Pada tanggal 10 Muharram 61H, terjadi peristiwa sejarah yang yang sangat memilukan bagi umat Islam. Karena pada hari itu Sayyidina Husain cucu Rasulullah Saw terbunuh di sebuah tempat yang namanya Karbala. Kejadian ini akhirnya dikenal dengan istilah peristiwa karbala.

Pembunuhan ini dilakukan oleh kelompok pro-khalifah pada masa itu. Yaitu pendukung Yazid bin Mu’awiyah. Menurut beberapa pakar sejarah, meskipun sebenarnya khalifah sendiri tidak menghendaki tentang pembunuhan itu.

Peristiwa itu memang sangat kejam dan tragis bagi siapa yang merenungkan ataupun membaca kisahnya. Sebab yang dibunuh adalah orang yang sangat dicintai Rasulallah saw.

Tetapi sesedih atau setragis apapun peristiwa itu, apakah harus memperingatinya dengan melakukan kegiatan-kegiatan sebagai bentuk kedukaan dengan cara melukai diri sendiri, meratap dan menangis.
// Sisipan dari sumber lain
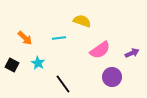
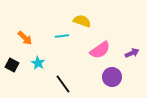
cyan line: moved 3 px right, 2 px up
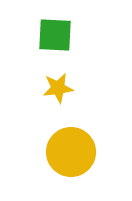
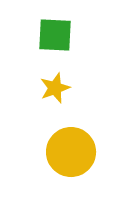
yellow star: moved 3 px left; rotated 12 degrees counterclockwise
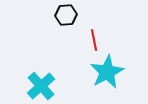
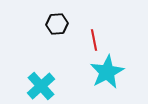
black hexagon: moved 9 px left, 9 px down
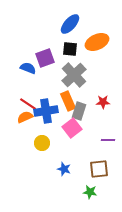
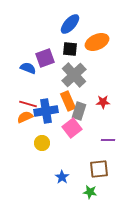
red line: rotated 18 degrees counterclockwise
blue star: moved 2 px left, 8 px down; rotated 16 degrees clockwise
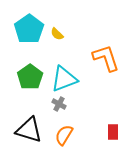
Cukup mendoakan, mayakini bahwa beliau adalah cucu kesayangan Rasulullah, dan mengambil hikmah dari sikap, sifat, dan keteladanan beliau, serta hikmah yang terkandung dalam tragedi itu.

Menyakiti diri sendiri, apalagi membahayakan nyawa atas dasar apapun, apalagi tidak membawa pada kemanfaatan pribadi maupun umum, adalah bentuk pengkhianatan seorang hamba pada Tuhannya yang menciptakan tubuhnya, yang seharusnya dirawat dan dijaga sebaik mungkin.